◆ Activities ◆
A – From the check-up article, quote the passage starting at "He was booked" and ending at "was so shocked.".
B – Translate this sentence from the check-up article into Spanish: "Mallala plant operator Robert Angus had no idea he was a dead man walking around with chronic heart disease until he made a snap decision to visit the doctor on his day off."

◆ Page extract ◆
A check-up in time
Mallala plant operator Robert Angus had no idea he was a dead man walking around with chronic heart disease until he made a snap decision to visit the doctor on his day off.
It was the Monday before the Australia Day holiday in January and he had been a tad too puffed walking over the weekend – a brisk walk along the Port Broughton jetty on Saturday and on the Sunday during a stroll down Semaphore Road.
“I was quite short of breath and alarmed enough to think I had better check this out, said Robert, who is 57.
His GP organised for him to have an EEG at Bensons in Gawler, which was unremarkable and Robert resumed his daily life for a few days until the GP telephoned telling him to return for a stress test with a cardiologist.
“He said he needed to search more for the reason for shortness of breath. I only lasted at the most two minutes when he pulled me off and packed me off for an angiogram,’’ recalls Robert.
He was booked in for his test at the Wakefield Hospital and was told if they found anything they would insert a stent in which case he would remain in hospital overnight. “But I was awake and they didn’t do anything, so when they said I would be admitted I asked “Why, you didn’t do anything?’’
“They said the cardiologist would visit me the next morning.’’
“The surgeon came and said I needed heart surgery and I said I had better be well enough to attend the Clipsal 500.
“Next thing the cardiologist arrives and reckons I’m not taking this thing seriously enough and that I needed a triple bypass. Your heart is in a very bad way and you could have a fatal heart attack any minute’’.
“I reckon if I was going to have one it was right then I was so shocked.

◆ Entries supplied ◆
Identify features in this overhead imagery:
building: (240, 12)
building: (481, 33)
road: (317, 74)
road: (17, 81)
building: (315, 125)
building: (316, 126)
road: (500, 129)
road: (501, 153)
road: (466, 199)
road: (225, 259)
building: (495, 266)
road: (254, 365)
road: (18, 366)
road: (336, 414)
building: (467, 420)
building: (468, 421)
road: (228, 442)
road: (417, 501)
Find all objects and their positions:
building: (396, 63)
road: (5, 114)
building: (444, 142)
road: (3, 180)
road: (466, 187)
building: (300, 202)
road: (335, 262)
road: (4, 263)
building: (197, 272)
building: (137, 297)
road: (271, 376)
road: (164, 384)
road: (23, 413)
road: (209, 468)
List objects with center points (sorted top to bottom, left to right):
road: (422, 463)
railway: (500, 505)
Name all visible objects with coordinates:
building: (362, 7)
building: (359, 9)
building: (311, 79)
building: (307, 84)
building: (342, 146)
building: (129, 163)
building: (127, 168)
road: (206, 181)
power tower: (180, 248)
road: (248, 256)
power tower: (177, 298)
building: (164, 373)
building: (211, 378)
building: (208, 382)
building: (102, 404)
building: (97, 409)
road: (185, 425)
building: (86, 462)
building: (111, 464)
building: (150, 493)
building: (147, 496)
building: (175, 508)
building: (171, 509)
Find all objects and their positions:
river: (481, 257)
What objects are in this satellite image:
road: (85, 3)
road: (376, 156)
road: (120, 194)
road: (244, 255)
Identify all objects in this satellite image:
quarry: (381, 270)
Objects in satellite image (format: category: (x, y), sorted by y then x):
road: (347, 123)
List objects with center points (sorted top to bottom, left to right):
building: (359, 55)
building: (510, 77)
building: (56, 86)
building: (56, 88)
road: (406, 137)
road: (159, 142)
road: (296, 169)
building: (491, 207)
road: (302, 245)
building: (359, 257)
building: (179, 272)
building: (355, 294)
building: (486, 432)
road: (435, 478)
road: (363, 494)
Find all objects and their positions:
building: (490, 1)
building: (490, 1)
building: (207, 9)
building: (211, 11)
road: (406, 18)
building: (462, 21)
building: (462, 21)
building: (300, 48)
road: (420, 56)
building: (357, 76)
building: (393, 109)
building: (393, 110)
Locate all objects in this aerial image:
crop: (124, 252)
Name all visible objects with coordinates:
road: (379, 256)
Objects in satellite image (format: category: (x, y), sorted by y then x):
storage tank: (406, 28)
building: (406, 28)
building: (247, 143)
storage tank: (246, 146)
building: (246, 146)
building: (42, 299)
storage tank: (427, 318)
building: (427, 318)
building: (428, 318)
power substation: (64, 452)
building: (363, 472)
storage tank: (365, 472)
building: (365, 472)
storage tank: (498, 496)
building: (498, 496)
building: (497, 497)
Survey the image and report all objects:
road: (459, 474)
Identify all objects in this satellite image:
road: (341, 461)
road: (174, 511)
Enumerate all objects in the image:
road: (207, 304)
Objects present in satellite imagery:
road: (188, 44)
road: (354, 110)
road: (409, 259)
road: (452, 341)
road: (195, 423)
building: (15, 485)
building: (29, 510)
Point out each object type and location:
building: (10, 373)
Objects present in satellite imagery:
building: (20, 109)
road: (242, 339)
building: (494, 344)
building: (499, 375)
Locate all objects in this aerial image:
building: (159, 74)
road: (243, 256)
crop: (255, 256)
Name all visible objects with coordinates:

◆ Answer list ◆
A –
He was booked in for his test at the Wakefield Hospital and was told if they found anything they would insert a stent in which case he would remain in hospital overnight. “But I was awake and they didn’t do anything, so when they said I would be admitted I asked “Why, you didn’t do anything?’’
“They said the cardiologist would visit me the next morning.’’
“The surgeon came and said I needed heart surgery and I said I had better be well enough to attend the Clipsal 500.
“Next thing the cardiologist arrives and reckons I’m not taking this thing seriously enough and that I needed a triple bypass. Your heart is in a very bad way and you could have a fatal heart attack any minute’’.
“I reckon if I was going to have one it was right then I was so shocked.

B – El operador de planta de Mallala Robert Angus no tenía ni idea de que era un hombre muerto que andaba por ahí con una cardiopatía crónica hasta que, de improviso, decidió ir al médico en su día libre.